## TASK
Extract every record, exactly as written, and ignore the pictures.

## RAW DATA

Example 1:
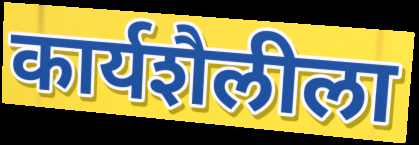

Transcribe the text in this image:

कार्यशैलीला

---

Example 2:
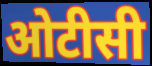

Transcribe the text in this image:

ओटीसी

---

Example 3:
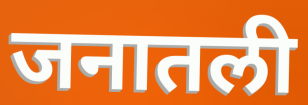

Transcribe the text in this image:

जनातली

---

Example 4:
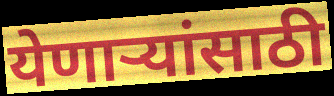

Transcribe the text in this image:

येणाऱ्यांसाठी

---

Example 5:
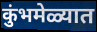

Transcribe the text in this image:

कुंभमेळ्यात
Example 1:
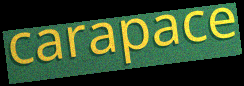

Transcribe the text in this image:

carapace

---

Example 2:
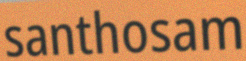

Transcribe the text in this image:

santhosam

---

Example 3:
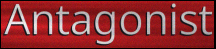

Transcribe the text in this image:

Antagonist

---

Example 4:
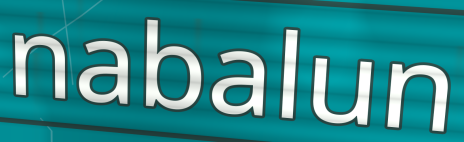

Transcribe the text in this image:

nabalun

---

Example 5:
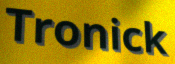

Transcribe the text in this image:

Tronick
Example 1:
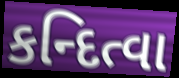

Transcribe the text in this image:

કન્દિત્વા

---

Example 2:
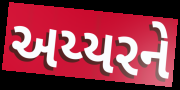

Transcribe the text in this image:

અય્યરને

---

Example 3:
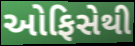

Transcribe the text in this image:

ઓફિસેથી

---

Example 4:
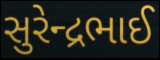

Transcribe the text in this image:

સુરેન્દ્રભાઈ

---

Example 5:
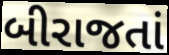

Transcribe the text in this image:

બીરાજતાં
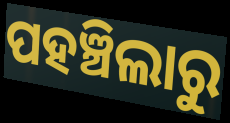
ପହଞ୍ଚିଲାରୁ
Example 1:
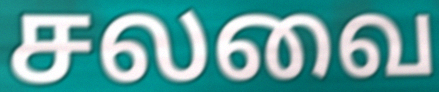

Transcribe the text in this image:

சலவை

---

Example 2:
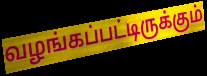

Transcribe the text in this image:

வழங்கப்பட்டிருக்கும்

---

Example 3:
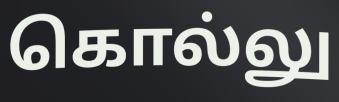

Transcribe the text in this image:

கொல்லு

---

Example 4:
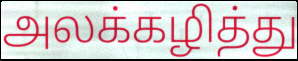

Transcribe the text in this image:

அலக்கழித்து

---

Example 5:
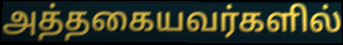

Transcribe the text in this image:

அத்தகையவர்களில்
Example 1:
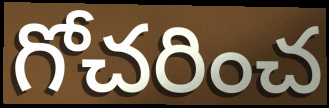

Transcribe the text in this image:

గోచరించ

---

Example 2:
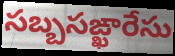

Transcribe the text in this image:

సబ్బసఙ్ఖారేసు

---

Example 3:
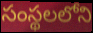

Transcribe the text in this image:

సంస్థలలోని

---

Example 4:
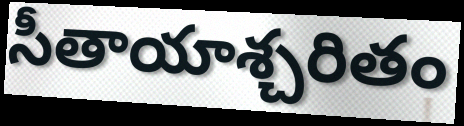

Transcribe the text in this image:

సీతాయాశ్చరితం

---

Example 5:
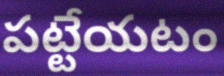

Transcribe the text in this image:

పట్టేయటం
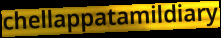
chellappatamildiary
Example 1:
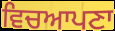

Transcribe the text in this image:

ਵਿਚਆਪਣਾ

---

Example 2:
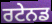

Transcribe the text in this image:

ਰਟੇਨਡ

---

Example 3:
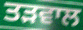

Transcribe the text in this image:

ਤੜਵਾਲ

## FINAL ANSWER
Example 1:

Transcribe the text in this image:

कार्यशैलीला

---

Example 2:

Transcribe the text in this image:

ओटीसी

---

Example 3:

Transcribe the text in this image:

जनातली

---

Example 4:

Transcribe the text in this image:

येणाऱ्यांसाठी

---

Example 5:

Transcribe the text in this image:

कुंभमेळ्यात
Example 1:

Transcribe the text in this image:

carapace

---

Example 2:

Transcribe the text in this image:

santhosam

---

Example 3:

Transcribe the text in this image:

Antagonist

---

Example 4:

Transcribe the text in this image:

nabalun

---

Example 5:

Transcribe the text in this image:

Tronick
Example 1:

Transcribe the text in this image:

કન્દિત્વા

---

Example 2:

Transcribe the text in this image:

અય્યરને

---

Example 3:

Transcribe the text in this image:

ઓફિસેથી

---

Example 4:

Transcribe the text in this image:

સુરેન્દ્રભાઈ

---

Example 5:

Transcribe the text in this image:

બીરાજતાં
ପହଞ୍ଚିଲାରୁ
Example 1:

Transcribe the text in this image:

சலவை

---

Example 2:

Transcribe the text in this image:

வழங்கப்பட்டிருக்கும்

---

Example 3:

Transcribe the text in this image:

கொல்லு

---

Example 4:

Transcribe the text in this image:

அலக்கழித்து

---

Example 5:

Transcribe the text in this image:

அத்தகையவர்களில்
Example 1:

Transcribe the text in this image:

గోచరించ

---

Example 2:

Transcribe the text in this image:

సబ్బసఙ్ఖారేసు

---

Example 3:

Transcribe the text in this image:

సంస్థలలోని

---

Example 4:

Transcribe the text in this image:

సీతాయాశ్చరితం

---

Example 5:

Transcribe the text in this image:

పట్టేయటం
chellappatamildiary
Example 1:

Transcribe the text in this image:

ਵਿਚਆਪਣਾ

---

Example 2:

Transcribe the text in this image:

ਰਟੇਨਡ

---

Example 3:

Transcribe the text in this image:

ਤੜਵਾਲ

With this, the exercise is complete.